6. I don’t want my kids seeing it
Be funny: Your kids will see more boob walking past a Victoria Secret advert, on Youtube, or in a music video but yeah, glimpsing their cousin nurse is the real problem.
Be factual: Breastfeeding has been hidden in the shadows for too long and is seen as an unusual act rather than the biological norm. Like any skill humans have to master, we need to see it in action first, and we need to be paying attention to the pitfalls in order to know how to avoid or cope with them. I think it’s a good thing that children grow up seeing this, without fuss, so they know the reality of it.
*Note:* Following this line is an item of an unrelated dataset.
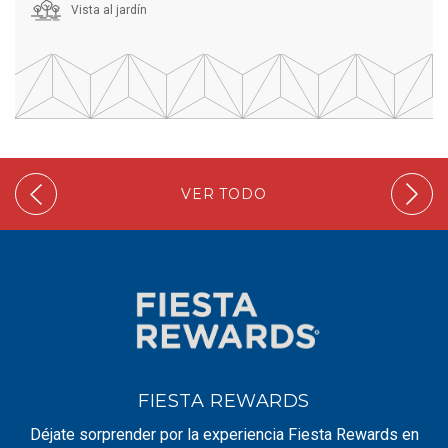
Vista al jardín
VER TODO
FIESTA REWARDS
Déjate sorprender por la experiencia Fiesta Rewards en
7. Not if they’re old enough to ask for it
Be funny: I assume you mean with words? So when my baby masters the skill of talking, and expands his vocabulary, you’re saying I should reward him by saying NO…. because it might offend you or someone equally ignorant?
Be factual: What you’re really saying then is don’t breastfeed, because babies know how to let caregivers know what they need very early one. Baby’s can sign for breastmilk from around six months, and many have specific pre-verbal babble that they assign to nursing soon after. Why is your cut-off point when they can use words?
8. She should be on cow’s milk by now
Be funny: Absolutely, it is time for her to try what’s available from other mammals. Why restrict her to just cow’s milk though? We’ll see what cats, dogs and hamsters have to offer.
Be factual: Breast milk is the wondrous result of millions of years of evolutionary biology, a superfood uniquely tailored to each human child, and breasts are the original zero-waste packaging. Why do you feel that milk tailored for baby cows would be better for my human child?
9. Fed is best
Be funny: Why didn’t you say so? All this time I’ve been trying to eat a balanced diet for optimal health when actually from what you’re saying, it sounds like I could just have a daily binge on a bucket of KFC and a family-sized chocolate tin.
Be factual: Reductive phrases don’t help anyone but if you want to discuss it this way: Fed is the bare minimum. Informed is best. If you believe in a woman’s right to education, then it should be all education, including maternal and infant health. Once women have access to all the support and information they need, they can make the best choices.
10. It’s just for babies
Be funny: I plan on nursing until he’s at least safely in college.
Be factual: Breast milk loses none of its nutrition just because a child gets older. It simply compliments their diet until they are ready to wean. The natural age for humans to wean is, on average, anywhere between two and eight. In fact, experts and scientists say breastfeeding into early childhood contributes to your child’s nutrition, health, emotional and intellectual development, and also has benefits for mama too. This has been proven time and time again, by a wide range of scientists and sociologists. So no, it’s not just for babies.